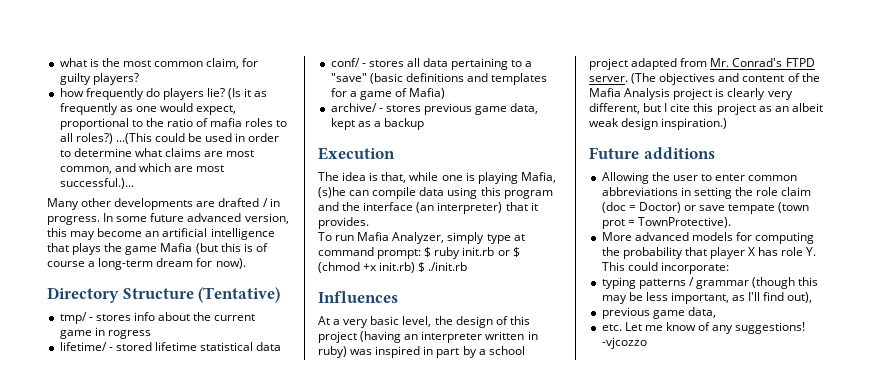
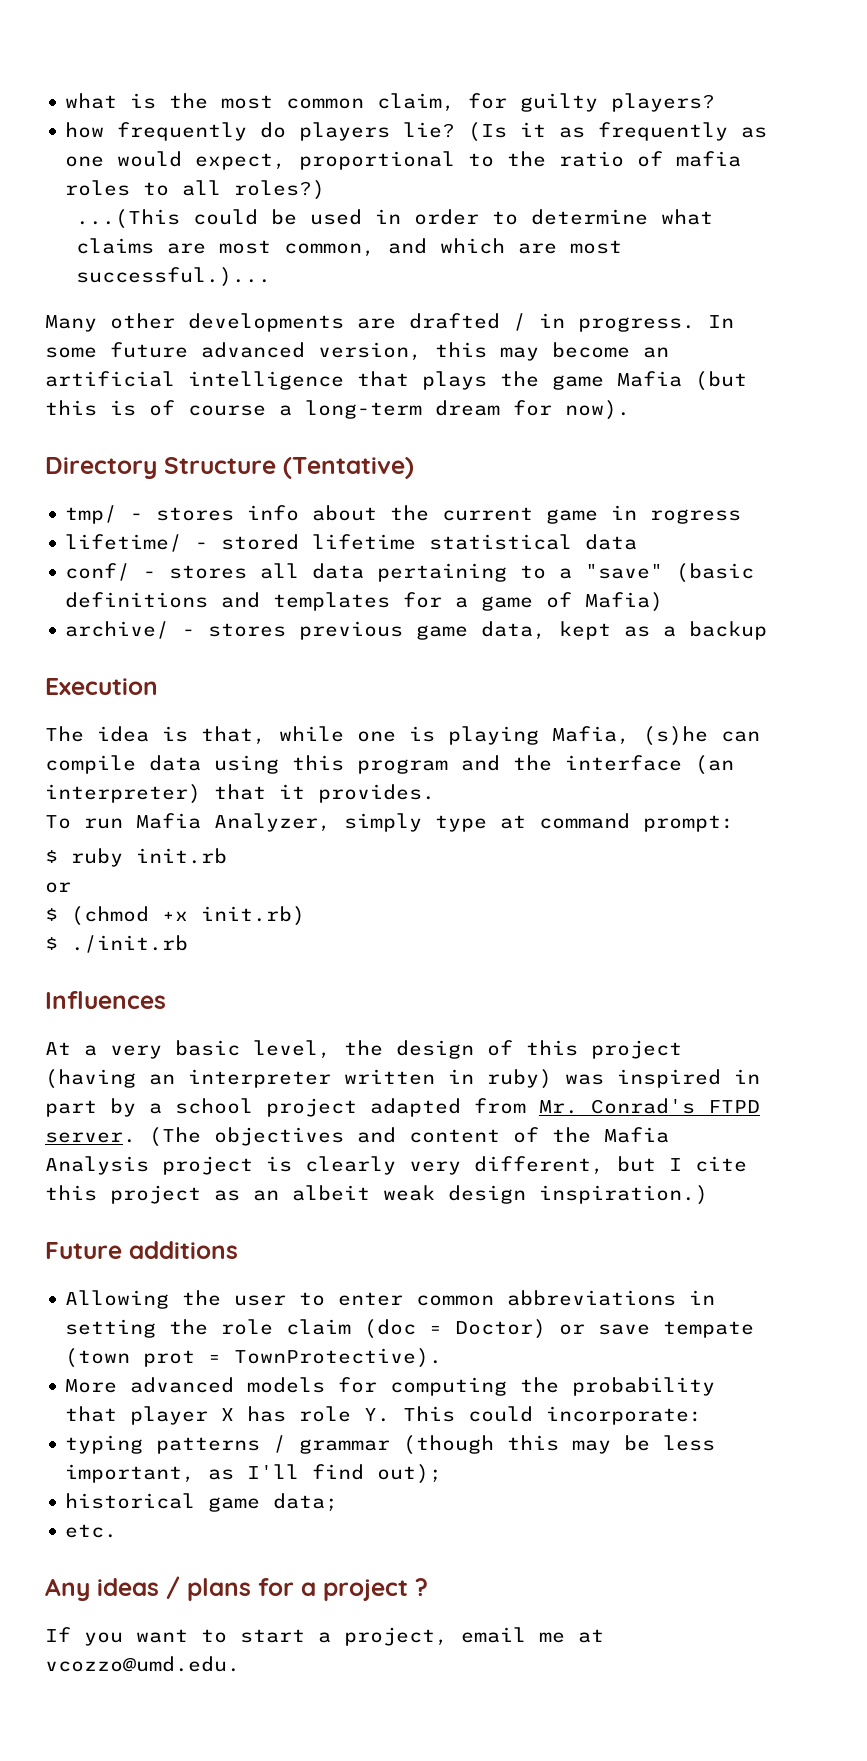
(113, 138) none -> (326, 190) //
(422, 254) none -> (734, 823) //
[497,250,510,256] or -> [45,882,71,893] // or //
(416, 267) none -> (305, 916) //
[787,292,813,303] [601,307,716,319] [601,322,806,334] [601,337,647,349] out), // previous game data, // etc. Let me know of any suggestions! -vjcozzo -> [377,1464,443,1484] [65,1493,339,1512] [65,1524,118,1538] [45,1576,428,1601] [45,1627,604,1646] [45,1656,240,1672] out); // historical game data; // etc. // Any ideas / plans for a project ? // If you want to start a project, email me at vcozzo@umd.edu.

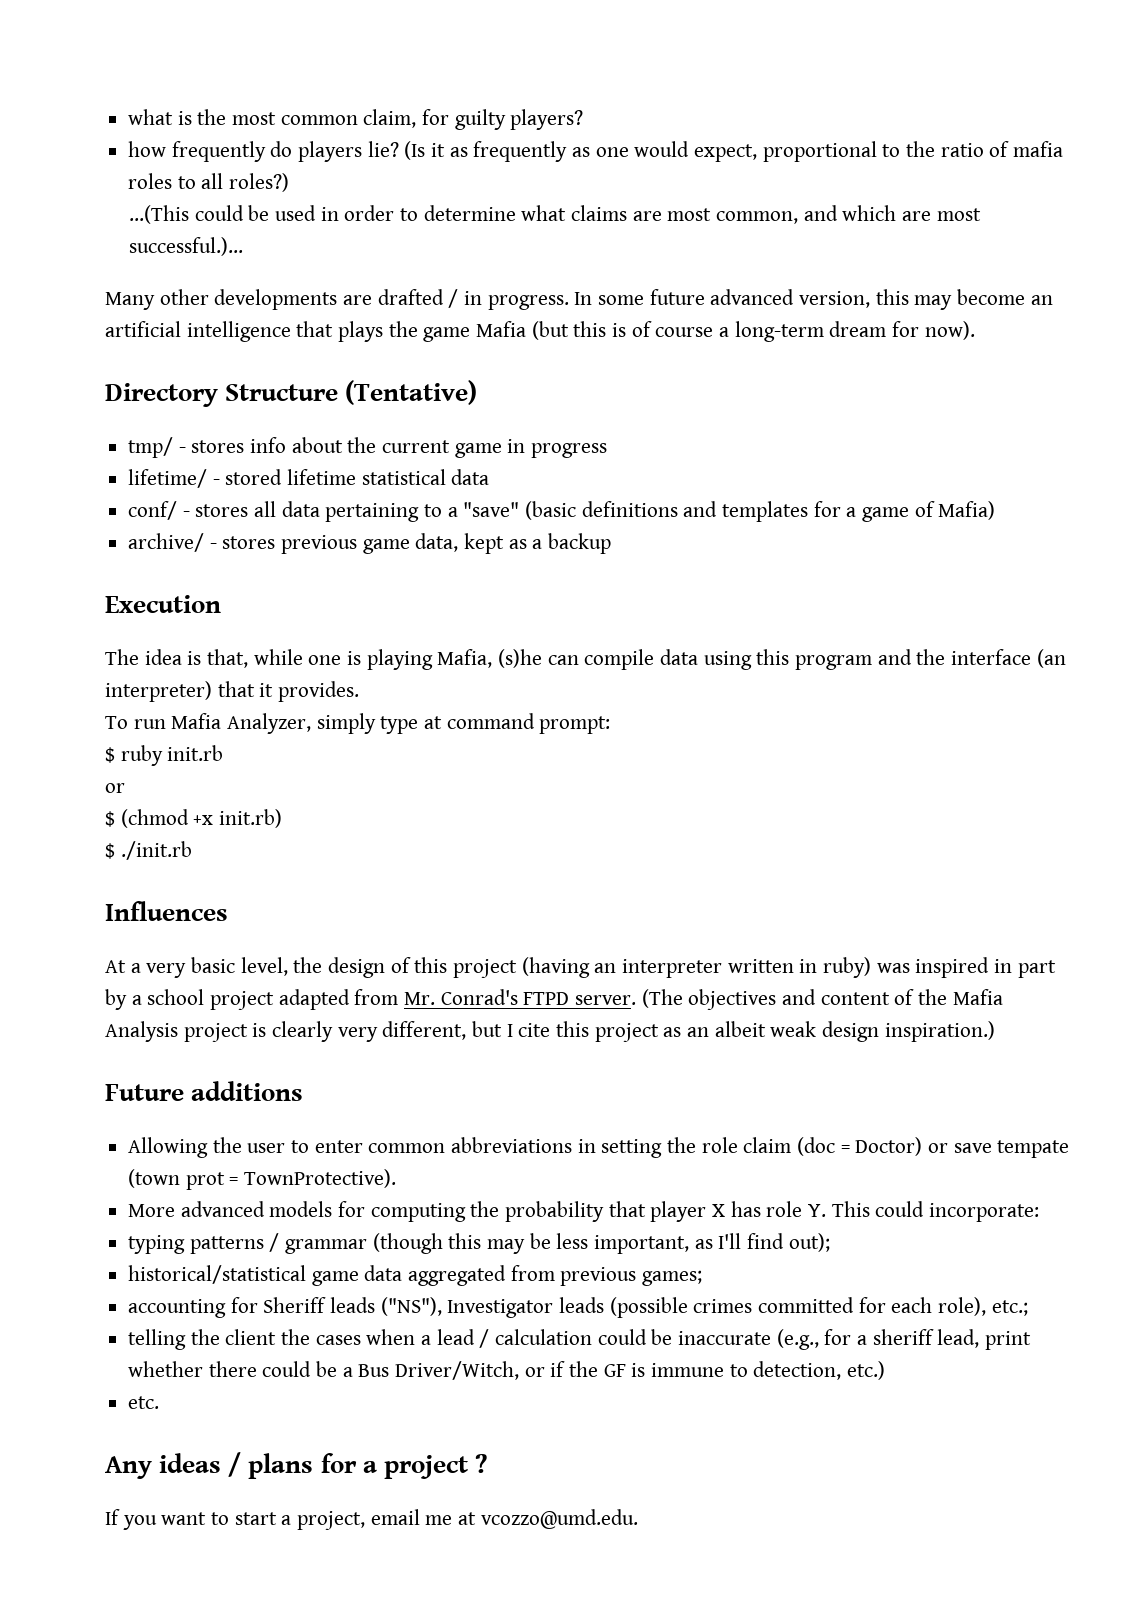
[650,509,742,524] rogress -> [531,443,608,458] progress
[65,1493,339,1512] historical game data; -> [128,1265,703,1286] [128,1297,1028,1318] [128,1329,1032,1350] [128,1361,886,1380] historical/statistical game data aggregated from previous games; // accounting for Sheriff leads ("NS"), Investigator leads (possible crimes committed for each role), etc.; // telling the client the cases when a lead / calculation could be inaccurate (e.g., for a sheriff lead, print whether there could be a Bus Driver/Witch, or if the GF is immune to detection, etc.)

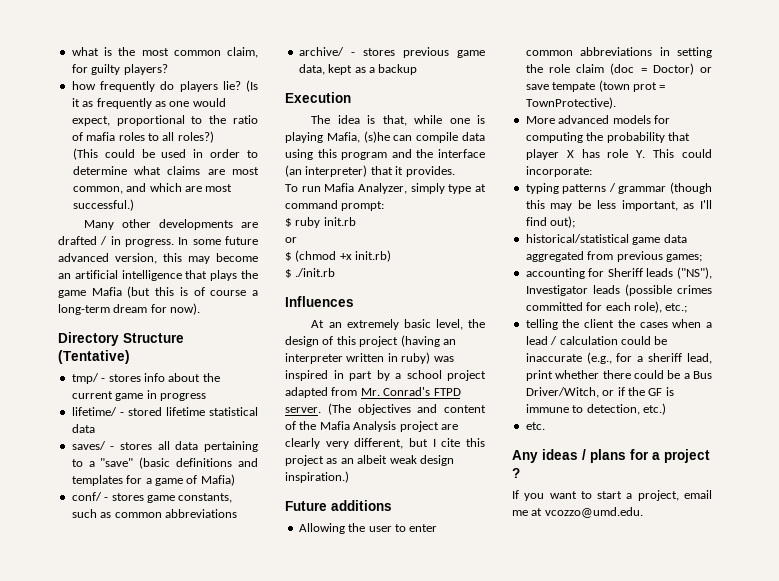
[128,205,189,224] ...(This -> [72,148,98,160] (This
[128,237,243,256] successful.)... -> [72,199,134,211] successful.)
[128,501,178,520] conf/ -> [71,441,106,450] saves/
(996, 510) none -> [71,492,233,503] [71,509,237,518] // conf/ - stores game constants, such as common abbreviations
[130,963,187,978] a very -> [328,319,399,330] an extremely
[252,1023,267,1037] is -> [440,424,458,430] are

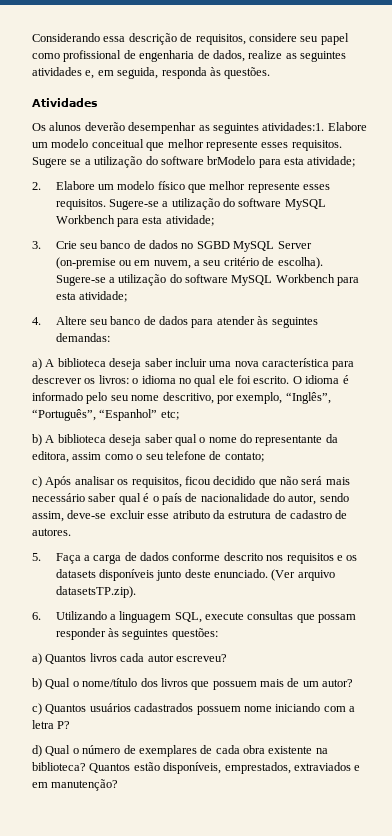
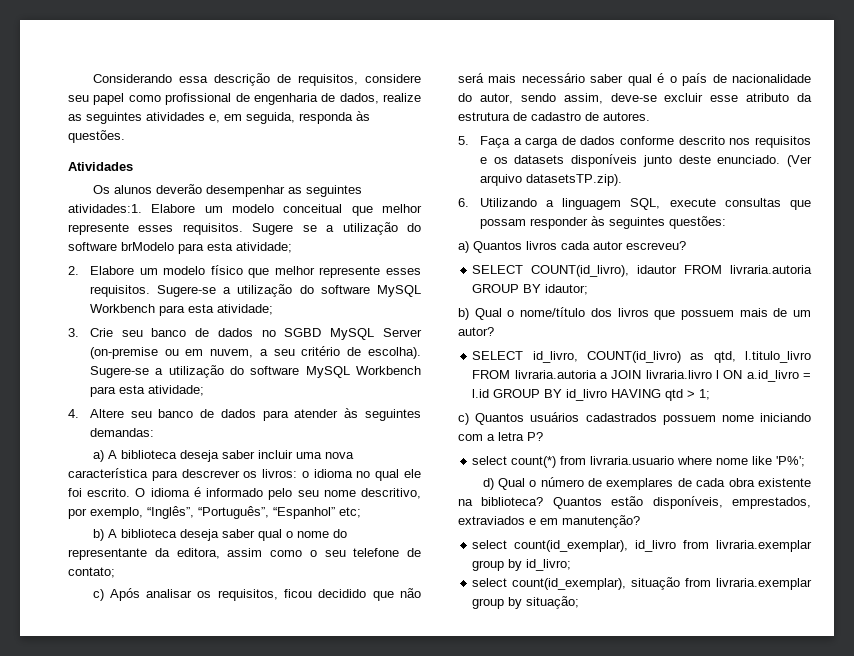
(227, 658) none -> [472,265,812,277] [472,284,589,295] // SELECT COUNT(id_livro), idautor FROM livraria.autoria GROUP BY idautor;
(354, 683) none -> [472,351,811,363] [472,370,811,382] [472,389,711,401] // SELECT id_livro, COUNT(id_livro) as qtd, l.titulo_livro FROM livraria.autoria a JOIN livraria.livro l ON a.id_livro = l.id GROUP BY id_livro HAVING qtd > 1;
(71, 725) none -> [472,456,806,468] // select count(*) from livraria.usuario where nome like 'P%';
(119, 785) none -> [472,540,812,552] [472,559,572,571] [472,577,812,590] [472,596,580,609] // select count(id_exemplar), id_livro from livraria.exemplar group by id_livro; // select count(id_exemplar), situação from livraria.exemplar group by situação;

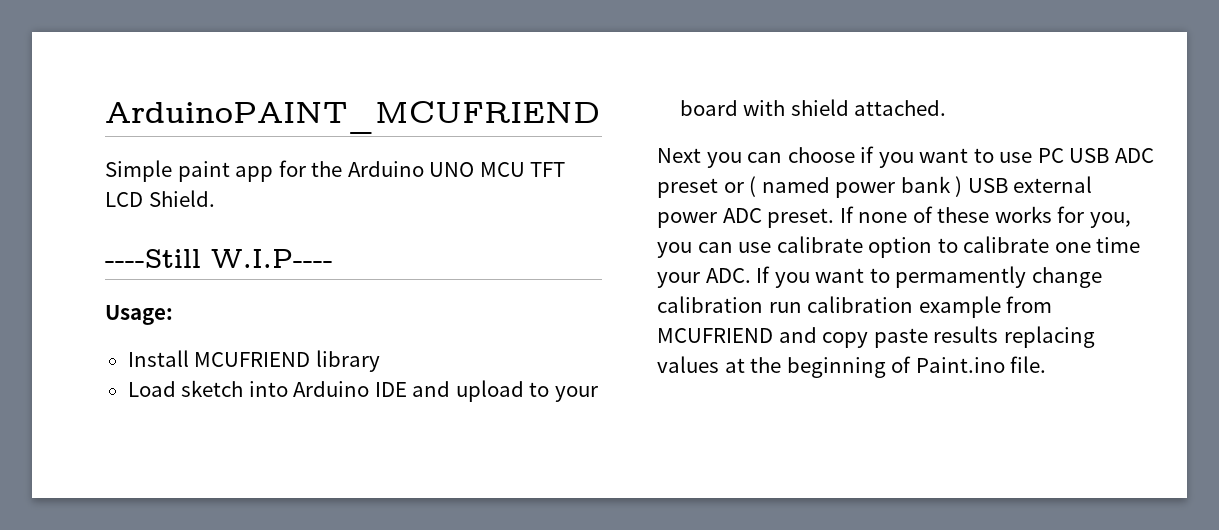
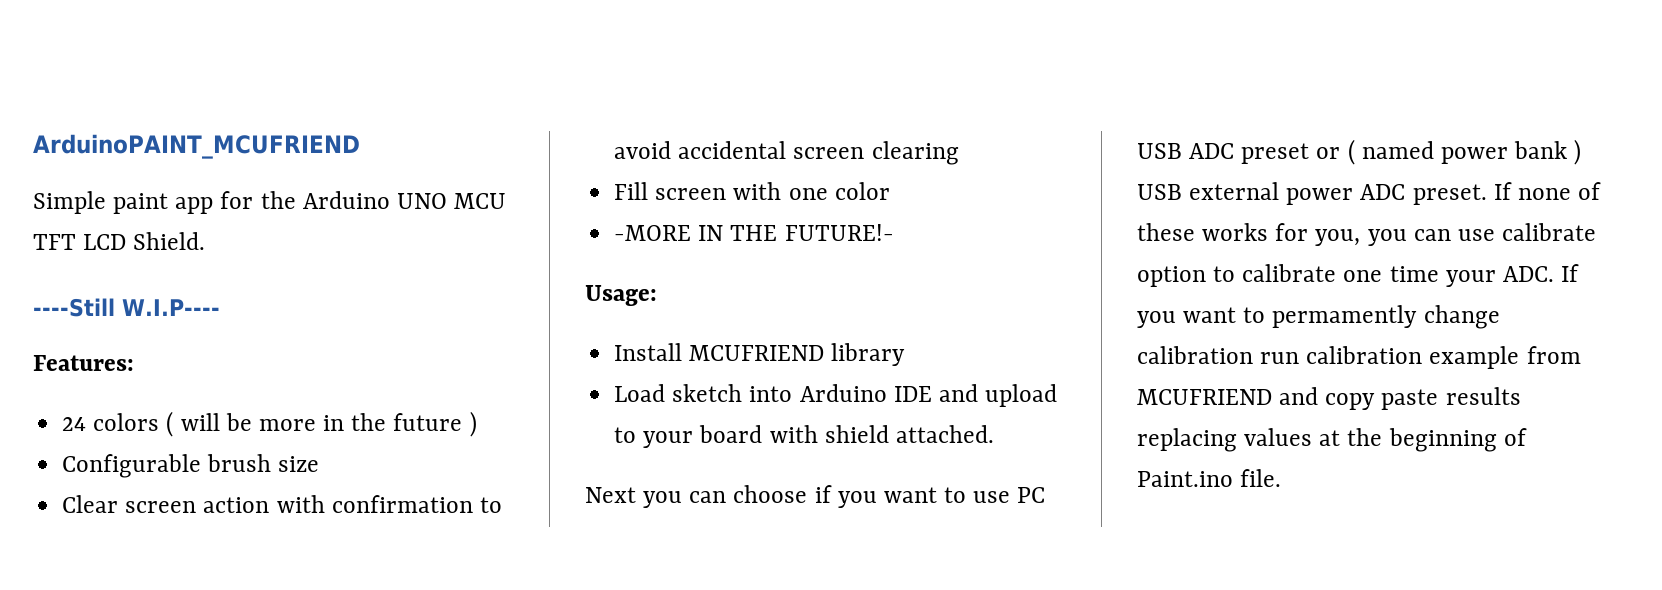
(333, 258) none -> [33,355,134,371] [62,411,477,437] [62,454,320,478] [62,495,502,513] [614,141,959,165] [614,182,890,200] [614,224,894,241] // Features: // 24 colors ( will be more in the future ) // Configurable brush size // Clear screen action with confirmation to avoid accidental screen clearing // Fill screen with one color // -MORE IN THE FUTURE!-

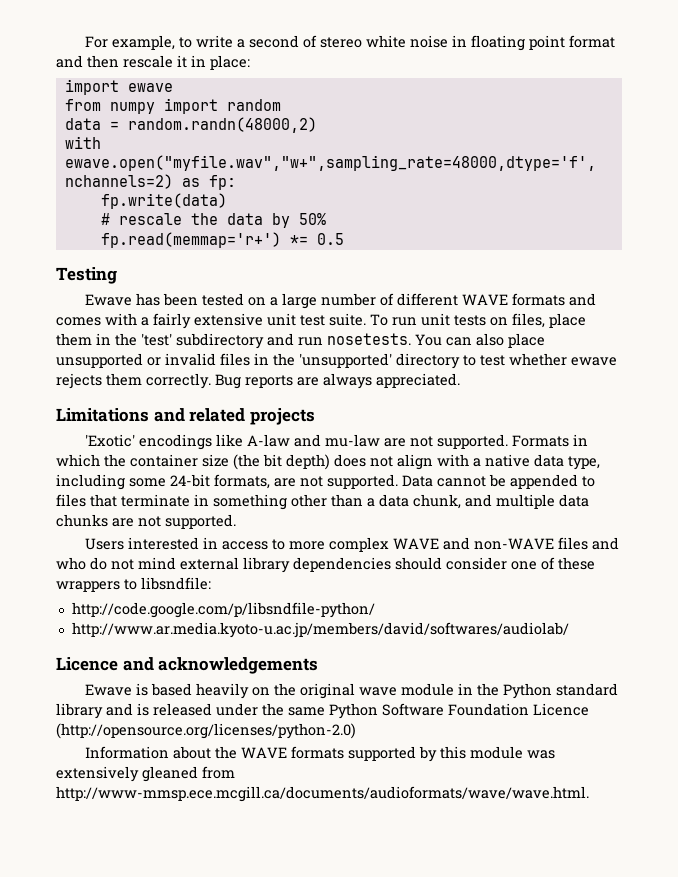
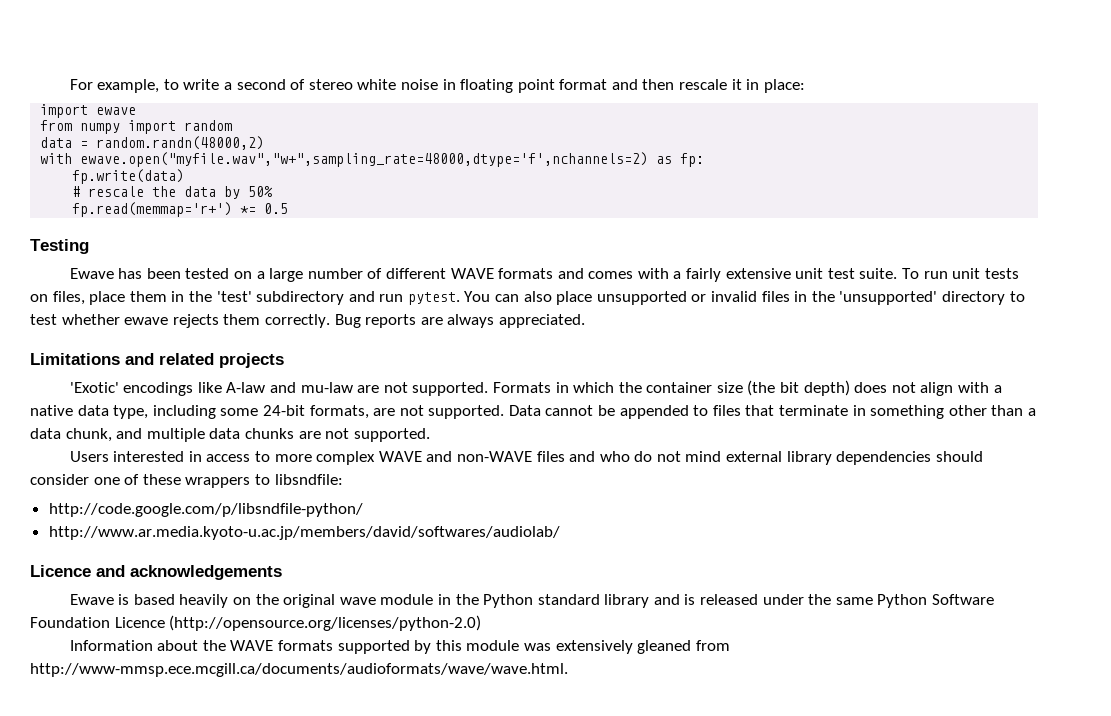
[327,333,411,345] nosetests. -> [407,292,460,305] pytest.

——————————

WORK INSTRUCTIONS:
The response must repeat all the lines above exactly and include no pictures.

EXERCISE SOLUTION:
(113, 138) none -> (326, 190) //
(422, 254) none -> (734, 823) //
[497,250,510,256] or -> [45,882,71,893] // or //
(416, 267) none -> (305, 916) //
[787,292,813,303] [601,307,716,319] [601,322,806,334] [601,337,647,349] out), // previous game data, // etc. Let me know of any suggestions! -vjcozzo -> [377,1464,443,1484] [65,1493,339,1512] [65,1524,118,1538] [45,1576,428,1601] [45,1627,604,1646] [45,1656,240,1672] out); // historical game data; // etc. // Any ideas / plans for a project ? // If you want to start a project, email me at vcozzo@umd.edu.

[650,509,742,524] rogress -> [531,443,608,458] progress
[65,1493,339,1512] historical game data; -> [128,1265,703,1286] [128,1297,1028,1318] [128,1329,1032,1350] [128,1361,886,1380] historical/statistical game data aggregated from previous games; // accounting for Sheriff leads ("NS"), Investigator leads (possible crimes committed for each role), etc.; // telling the client the cases when a lead / calculation could be inaccurate (e.g., for a sheriff lead, print whether there could be a Bus Driver/Witch, or if the GF is immune to detection, etc.)

[128,205,189,224] ...(This -> [72,148,98,160] (This
[128,237,243,256] successful.)... -> [72,199,134,211] successful.)
[128,501,178,520] conf/ -> [71,441,106,450] saves/
(996, 510) none -> [71,492,233,503] [71,509,237,518] // conf/ - stores game constants, such as common abbreviations
[130,963,187,978] a very -> [328,319,399,330] an extremely
[252,1023,267,1037] is -> [440,424,458,430] are

(227, 658) none -> [472,265,812,277] [472,284,589,295] // SELECT COUNT(id_livro), idautor FROM livraria.autoria GROUP BY idautor;
(354, 683) none -> [472,351,811,363] [472,370,811,382] [472,389,711,401] // SELECT id_livro, COUNT(id_livro) as qtd, l.titulo_livro FROM livraria.autoria a JOIN livraria.livro l ON a.id_livro = l.id GROUP BY id_livro HAVING qtd > 1;
(71, 725) none -> [472,456,806,468] // select count(*) from livraria.usuario where nome like 'P%';
(119, 785) none -> [472,540,812,552] [472,559,572,571] [472,577,812,590] [472,596,580,609] // select count(id_exemplar), id_livro from livraria.exemplar group by id_livro; // select count(id_exemplar), situação from livraria.exemplar group by situação;

(333, 258) none -> [33,355,134,371] [62,411,477,437] [62,454,320,478] [62,495,502,513] [614,141,959,165] [614,182,890,200] [614,224,894,241] // Features: // 24 colors ( will be more in the future ) // Configurable brush size // Clear screen action with confirmation to avoid accidental screen clearing // Fill screen with one color // -MORE IN THE FUTURE!-

[327,333,411,345] nosetests. -> [407,292,460,305] pytest.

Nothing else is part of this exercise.